Insufficient Statistical Evidence
Oracle isn’t the first federal contractor to defeat the agency’s allegations of pay discrimination. Analogic Corp., a Boston-based medical imaging and security technology company, didn’t discriminate against female workers by paying them less than their male colleagues, a judge found in March 2019.
“If you look back, there are not that many compensation cases that have been litigated by OFCCP, and the two that have been litigated, Analogic and Oracle, OFCCP lost,” Cohen said. “And they didn’t just lose, they lost big.”
Judge Richard M. Clark found that the agency’s evidence of the alleged pay bias in the Oracle lawsuit “did not bring the statistics to life and was not suggestive of widespread discrimination by the alleged wrongdoers.”
He added that there wasn’t “good evidence for OFCCP’s allegation that Oracle’s executives knew about, hid, and ignored widespread disparities.”
An Oracle spokesperson directed Bloomberg Law to a Tuesday press release in which Dorian Daley, the company’s general counsel, said, “This case never should have been brought in the first place.”
In the Analogic case, Judge Colleen Geraghty similarly found that the statistical analysis of the alleged bias “did not show any difference in female wages that was statistically significant such that any difference could not be attributed to chance or random fluctuation.”
The agency’s methodology for analyzing compensation practices has been “emphatically rejected” by Judge Clark, said Mickey Silberman, an attorney who represents contractors in discrimination litigation.
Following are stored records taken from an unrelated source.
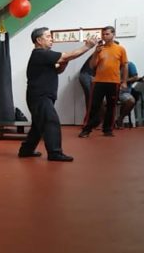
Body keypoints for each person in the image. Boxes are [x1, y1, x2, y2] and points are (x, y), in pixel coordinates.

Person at [19, 28, 97, 162]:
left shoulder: (44, 56)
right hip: (40, 96)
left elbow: (58, 70)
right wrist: (88, 46)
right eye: (48, 36)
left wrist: (64, 63)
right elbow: (67, 55)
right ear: (39, 40)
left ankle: (26, 150)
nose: (51, 39)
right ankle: (55, 152)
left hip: (42, 96)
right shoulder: (40, 53)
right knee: (51, 121)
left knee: (38, 126)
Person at [79, 26, 128, 138]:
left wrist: (124, 82)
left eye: (107, 34)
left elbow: (125, 66)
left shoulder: (120, 49)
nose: (105, 36)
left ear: (113, 34)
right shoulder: (99, 49)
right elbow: (92, 66)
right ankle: (86, 129)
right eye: (103, 34)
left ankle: (108, 130)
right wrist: (96, 52)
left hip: (114, 82)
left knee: (111, 106)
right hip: (99, 82)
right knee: (94, 106)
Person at [116, 60, 140, 128]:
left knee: (131, 101)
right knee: (100, 100)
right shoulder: (112, 65)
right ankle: (104, 123)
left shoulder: (130, 64)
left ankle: (120, 119)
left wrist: (123, 81)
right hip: (111, 91)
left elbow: (135, 78)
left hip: (124, 91)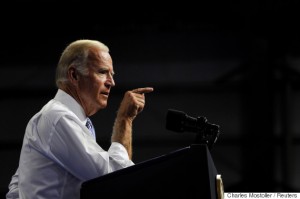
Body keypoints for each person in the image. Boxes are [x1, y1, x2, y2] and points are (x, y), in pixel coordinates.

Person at [6, 39, 154, 199]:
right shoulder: (58, 118)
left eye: (112, 74)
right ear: (74, 75)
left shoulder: (60, 118)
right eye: (103, 72)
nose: (111, 82)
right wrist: (124, 119)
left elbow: (16, 189)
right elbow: (115, 179)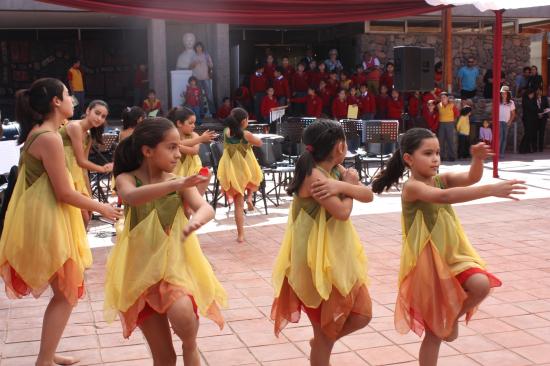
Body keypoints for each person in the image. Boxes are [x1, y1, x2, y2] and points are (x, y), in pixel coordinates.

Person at [372, 128, 525, 366]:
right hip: (429, 265)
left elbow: (471, 178)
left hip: (453, 255)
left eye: (438, 153)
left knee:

One immediate effect of the Labor Department loss could be a “chilling effect” on federal contractors’ willingness to settle pay bias allegations that were uncovered using that same methodology, considering the agency’s losing record in court, he said.
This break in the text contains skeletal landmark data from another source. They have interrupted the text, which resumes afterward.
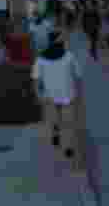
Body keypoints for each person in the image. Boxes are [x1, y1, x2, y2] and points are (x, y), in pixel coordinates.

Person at [31, 30, 83, 161]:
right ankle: (68, 146)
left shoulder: (41, 59)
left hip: (50, 97)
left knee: (59, 121)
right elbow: (78, 76)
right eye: (62, 40)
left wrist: (38, 94)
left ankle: (59, 136)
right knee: (68, 123)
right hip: (67, 95)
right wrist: (79, 93)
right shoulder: (69, 56)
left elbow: (36, 79)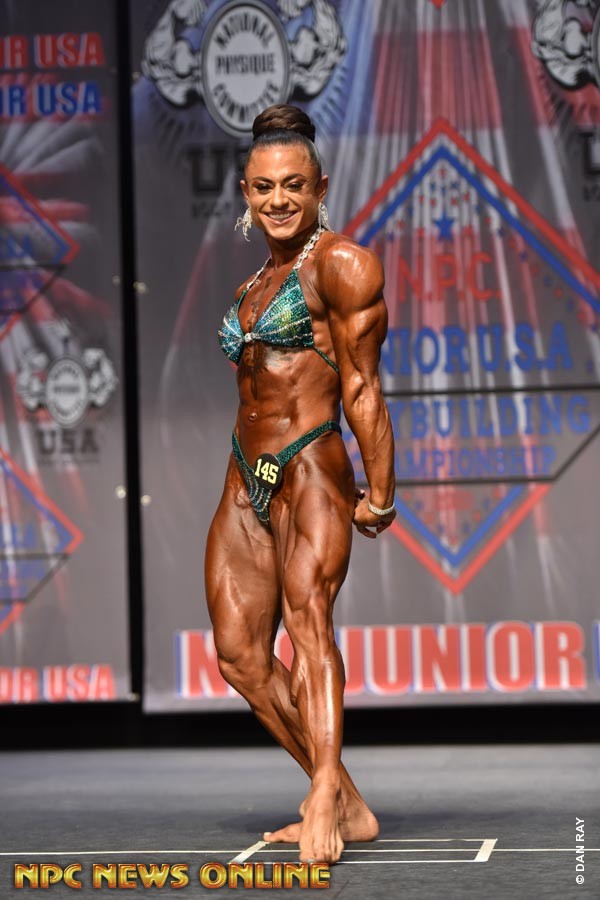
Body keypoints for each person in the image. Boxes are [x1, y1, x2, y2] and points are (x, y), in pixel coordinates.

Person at [205, 104, 396, 865]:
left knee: (307, 621)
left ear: (320, 186)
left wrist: (380, 491)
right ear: (245, 193)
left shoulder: (341, 265)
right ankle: (347, 800)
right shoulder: (257, 281)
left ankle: (322, 795)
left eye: (292, 185)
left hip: (311, 462)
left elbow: (363, 384)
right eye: (263, 187)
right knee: (240, 657)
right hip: (242, 472)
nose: (277, 199)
Alissa Horvitz, an attorney with Roffman Horvitz who counsels employers on OFCCP matters, said Clark provided an “important layer of legal interpretation” to the statistics presented by the agency.
“The administrative law judge correctly focuses on the need to ensure that employees are similarly situated when making comparisons about whether or not they are paid fairly,” she said. “At the end of the day, if you’re not looking at people who are doing the same job, it is likely that there are going to be differences in pay, and it’s very difficult to demonstrate that it’s because of race,” or gender.
Future Uncertainty
The agency can appeal the judge’s decision to the DOL’s Administrative Review Board, but the agency didn’t say whether it plans to do so.
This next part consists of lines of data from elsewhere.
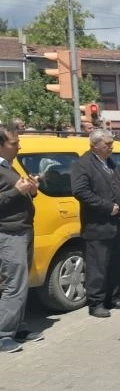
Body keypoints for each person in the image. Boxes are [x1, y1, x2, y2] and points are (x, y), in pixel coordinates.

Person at [71, 129, 120, 317]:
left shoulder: (110, 162)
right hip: (99, 225)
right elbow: (80, 191)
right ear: (94, 145)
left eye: (111, 143)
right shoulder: (83, 164)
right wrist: (106, 206)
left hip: (119, 223)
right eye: (107, 144)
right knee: (98, 266)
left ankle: (113, 296)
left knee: (117, 263)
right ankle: (96, 302)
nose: (111, 147)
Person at [0, 127, 42, 353]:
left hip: (23, 230)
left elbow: (16, 192)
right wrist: (17, 191)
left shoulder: (9, 166)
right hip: (9, 234)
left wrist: (31, 190)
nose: (19, 146)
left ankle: (17, 327)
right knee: (13, 285)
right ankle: (3, 334)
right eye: (14, 143)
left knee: (21, 283)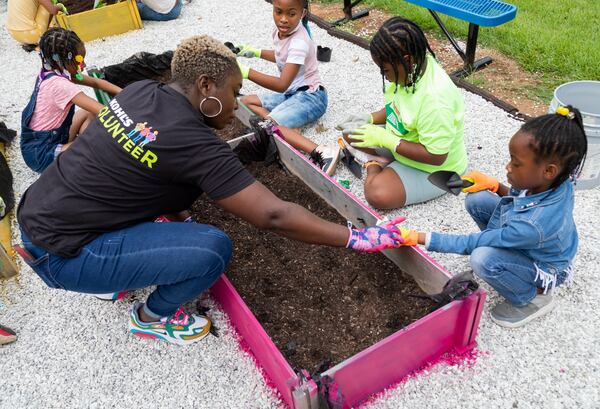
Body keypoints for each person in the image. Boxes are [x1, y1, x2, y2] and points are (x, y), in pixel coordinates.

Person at [16, 35, 406, 346]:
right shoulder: (192, 142)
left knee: (168, 208)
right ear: (205, 85)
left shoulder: (137, 94)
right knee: (210, 249)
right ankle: (151, 318)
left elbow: (164, 165)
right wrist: (358, 236)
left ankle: (112, 271)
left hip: (38, 214)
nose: (237, 102)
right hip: (64, 254)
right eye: (234, 92)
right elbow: (273, 214)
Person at [398, 107, 587, 328]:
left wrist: (418, 237)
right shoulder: (556, 182)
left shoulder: (533, 225)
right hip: (529, 239)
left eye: (516, 163)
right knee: (477, 200)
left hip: (545, 267)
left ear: (548, 171)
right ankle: (506, 253)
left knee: (482, 258)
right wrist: (496, 186)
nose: (508, 166)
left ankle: (531, 297)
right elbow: (519, 201)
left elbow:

“The Department is reviewing the decision and will evaluate its options,” said Edwin Nieves, an agency spokesperson.
The Labor Department, helmed by Trump appointee Secretary
Katz, Marshall & Banks partner Alexis Ronickher said she finds the ALJ decision “disturbing given the strength of the evidence.”
“Civil rights cases that challenge discriminatory practices prevalent throughout a whole industry—like the Oracle litigation does for the tech industry—often fail at the trial level because individual judges apply their biases and in doing so misinterpret the facts and misapply the law,” she said in an email. “This is why our legal system has appeals courts that review trial court decisions, and why it is so critical for DOL to appeal this decision so that it receives a rigorous review.”
How the agency alters its approach to compensation discrimination depends on who occupies the White House, and the election is in 40 days.
Raghu of NWLC said she anticipates the OFCCP will carry out “the wish list of the business community” if President Donald Trump is elected.
“I feel like this decision will embolden them to continue to pursue that path,” she said. If Democratic nominee Joe Biden wins, she sees the prospect of a “more aggressive enforcement posture.”
Election aside, Cohen said the OFCCP should more closely align its compensation analysis with standards established by Title VII of the 1964 Civil Rights Act.
“That’s what killed them in Analogic, and that’s one of the many reasons that killed them in Oracle,” he said.